Acontecimientos como el arrollador triunfo de Trump o la propulsión que ha alcanzado el torrente de mentiras en torno a la tragedia de Valencia nos han inundado el ánimo casi como la propia dana: quien miente abiertamente, inventa, manipula y al mismo tiempo cube a los estadounidenses todo lo que les va a recortar mientras sus amigos millonarios se forran ha vencido; quien propaga muertes inexistentes, conspiraciones y niega evidencias sale en prime time; quien manipula los hechos es un partido de Estado.
Confieso que comparto la sensación de Aramburu: ya no entiendo los nuevos códigos y además no los quiero entender.

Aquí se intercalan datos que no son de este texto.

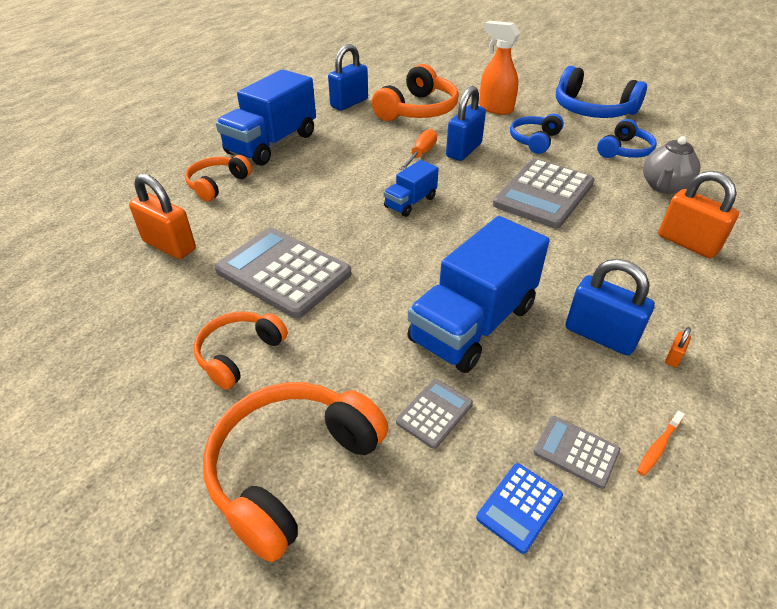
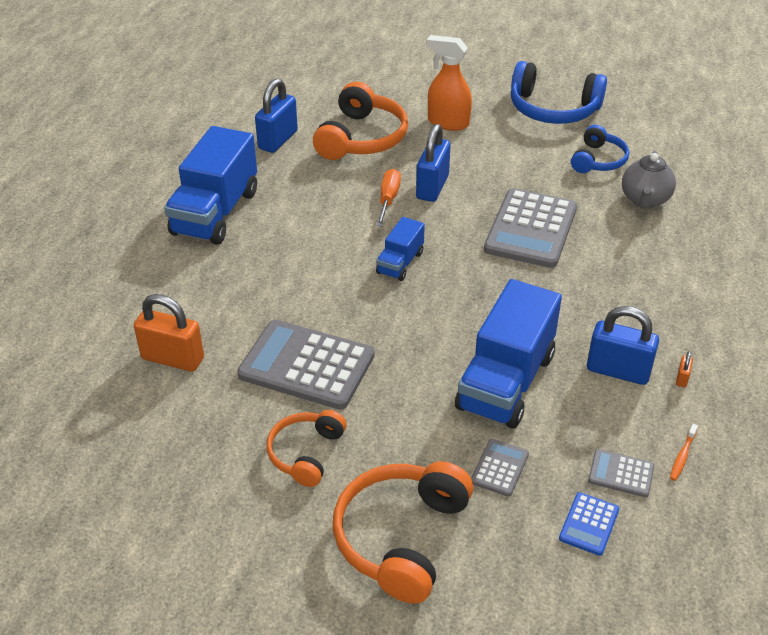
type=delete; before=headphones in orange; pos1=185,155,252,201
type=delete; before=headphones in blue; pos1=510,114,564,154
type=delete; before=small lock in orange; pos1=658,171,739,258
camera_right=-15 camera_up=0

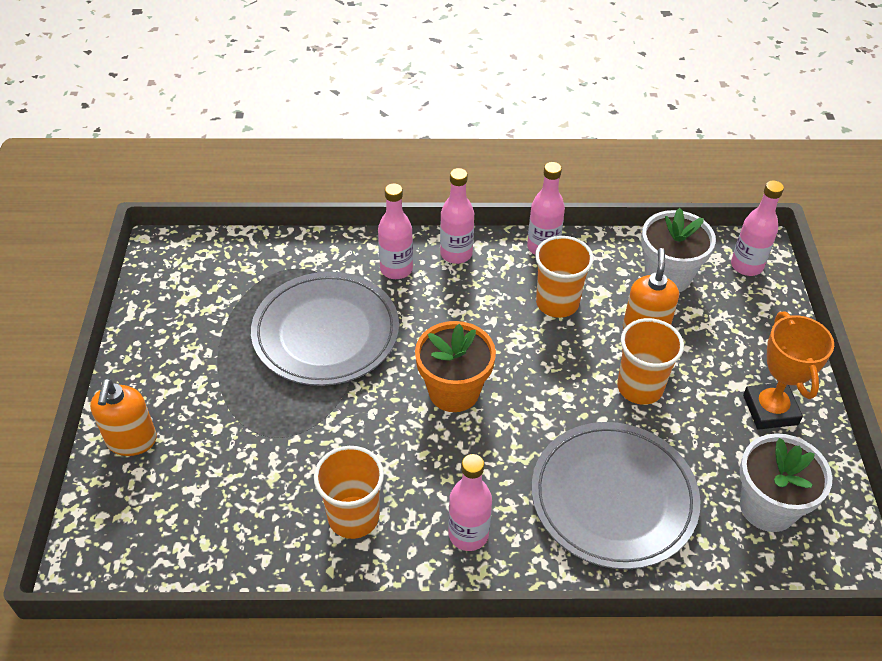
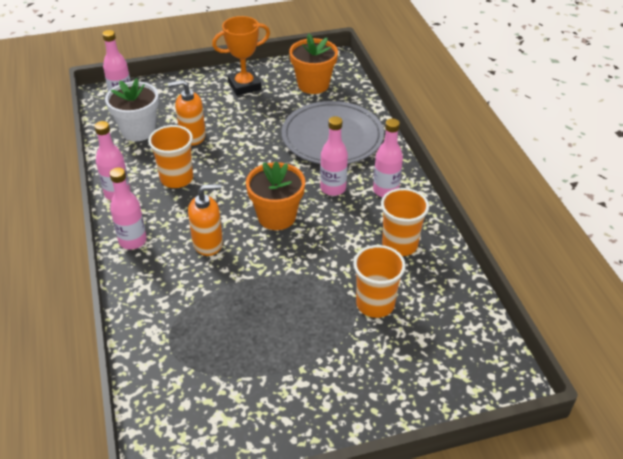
type=delete; before=dinner plate in ash-grey; pos1=251,272,399,386
type=move; before=soap pump in orange; pos1=90,379,157,456; pos2=188,184,223,256
type=move; before=bottle in pink; pos1=378,183,413,279; pos2=320,116,348,196
type=move; before=cup in orange; pos1=617,318,684,405; pos2=353,245,406,318
type=recolor; before=flower pot in snow-white; after=flower pot in orange; pos1=739,433,832,532; pos2=289,34,338,94
camera_right=-105 camera_up=-5

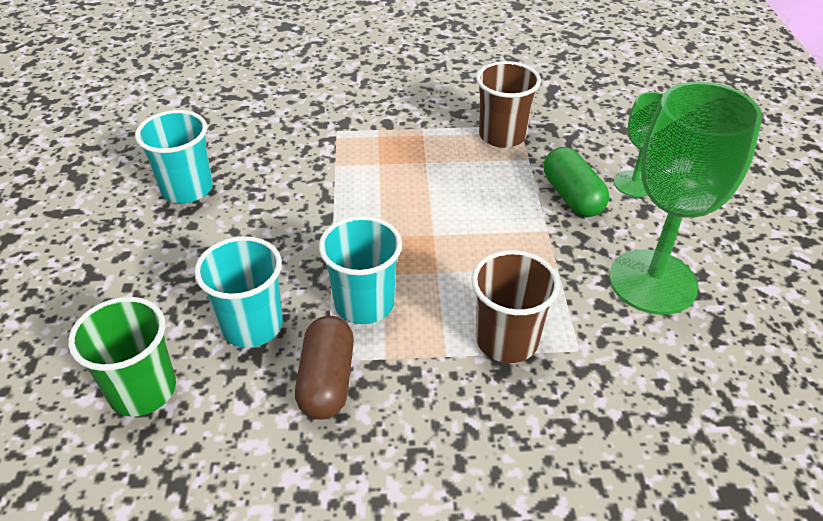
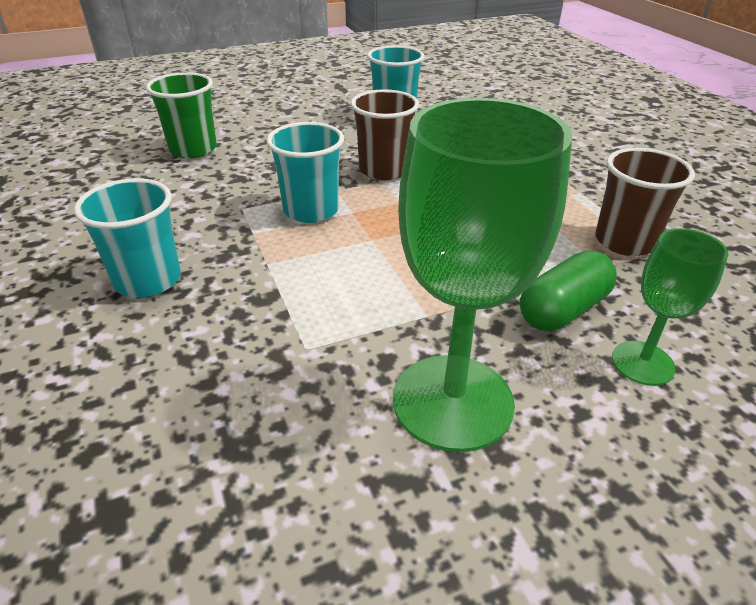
type=delete; before=pill in brown; pos1=295,316,354,420
type=move; before=cup in aqua; pos1=194,236,283,348; pos2=74,178,181,298
type=move; before=cup in brown; pos1=471,250,560,363; pos2=350,89,419,180
camera_right=70 camera_up=-5

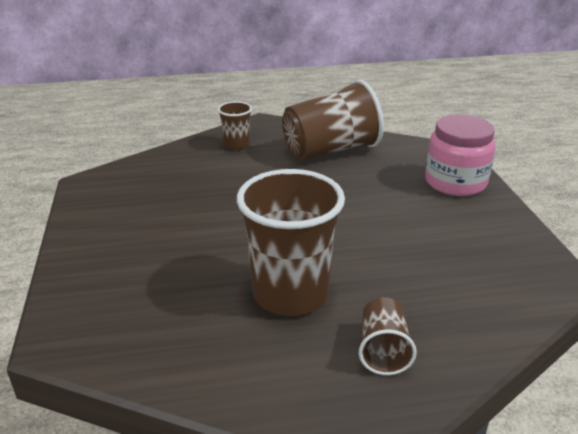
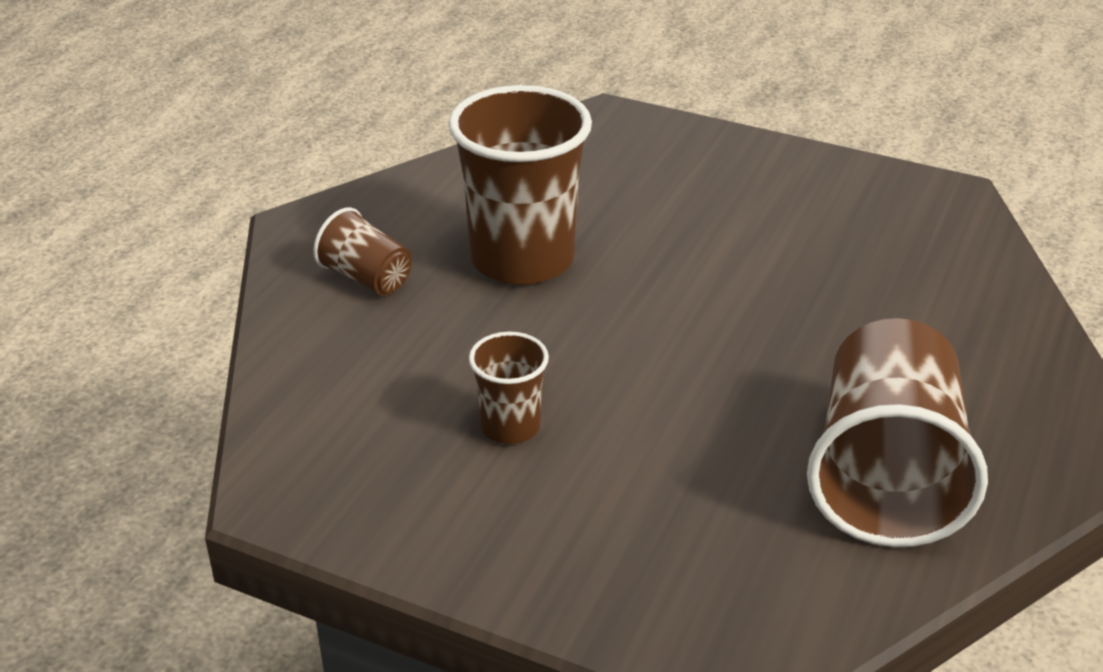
type=delete; before=preserve jar in pink; pos1=425,115,496,196
type=move; before=cup in brown; pos1=218,101,252,150; pos2=469,332,549,444
camera_right=125 camera_up=5

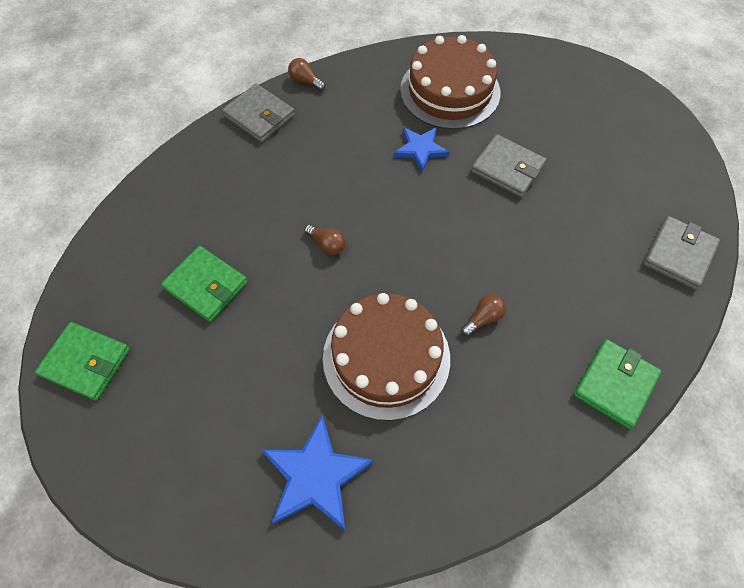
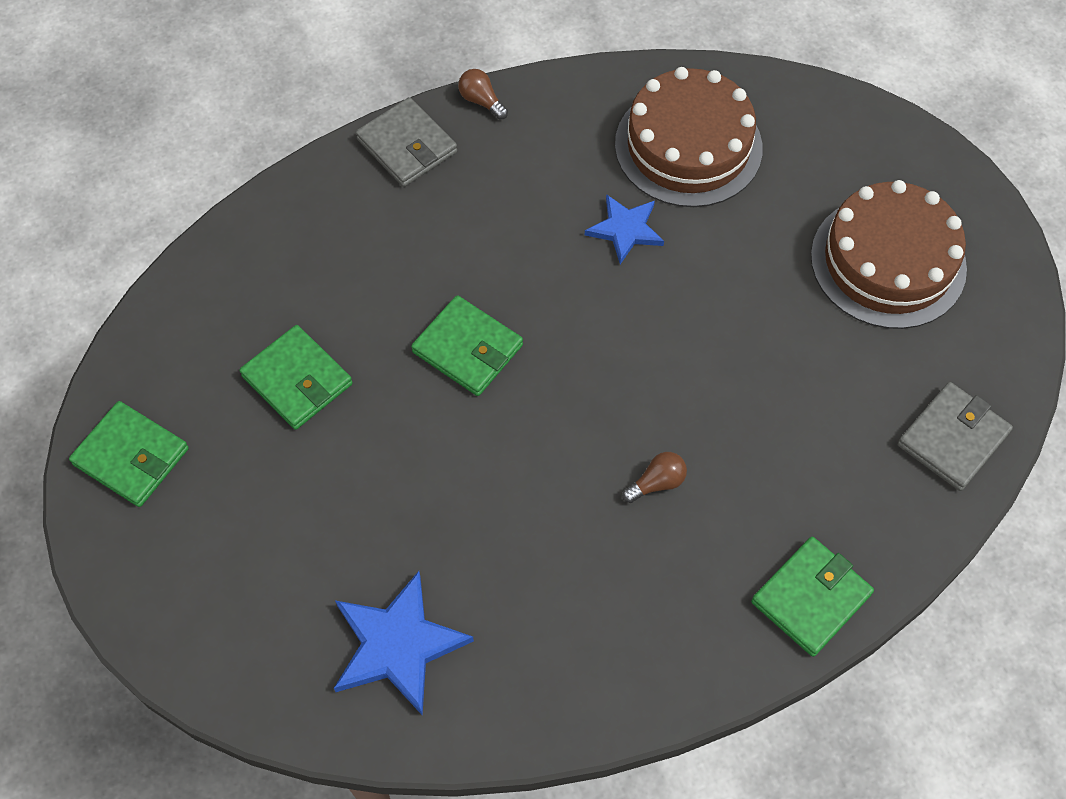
type=delete; before=wallet in ash-grey; pos1=471,134,546,197
type=move; before=gateau in brown; pos1=323,293,450,421; pos2=811,180,967,329
type=replace; before=light bulb in brown; after=wallet in green; pos1=304,224,346,255; pos2=411,295,523,396
camera_right=10 camera_up=0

Asomarse a los debates de estos días para analizar los hechos y enfrentarse al ejército de quienes atribuyen hoy todas las culpas de la dana a la planificación hidrológica (es decir, al Gobierno) sin detenerse en el caos y la frivolidad de un president que ha demostrado la vigencia del principio de Peter (cada uno asciende hasta su nivel de incompetencia) es desolador.
Después de Aramburu y en otro plano de la discusión, periódicos como The Guardian y La Vanguardia han anunciado su salida del lodazal X. Tienen argumentos para ello, como tenemos argumentos para callar, buscar aire fresco y no seguir luchando en un terreno de juego en el que las reglas han cambiado sobre la marcha y ahora valen las patadas sin que aparezca por el horizonte un VAR en el que revisar fehacientemente la verdad.
La mentira se abre paso en estos tiempos, sí. Mentiras y manipulaciones de Trump, de Feijóo según los días, como antes fueron las de Aznar (el mismo que ahora nos quiere dar lecciones) para camuflar el gran error de la guerra de Irak y su pésima gestión del 11-M.
Podemos seguir la tentación Aramburu, que nos acecha a todos. Callar, entregar la placa y la pistola y apagar la luz. Cederles todo el espacio. Pero esto no es un juego, un deporte, un partido, ni una liga con una ultimate. Es una vocación, la de usar las palabras para perseguir la verdad. Y esa búsqueda es perpetua. Por ello más nos vale comprender los nuevos códigos y, sin compartirlos, espabilar.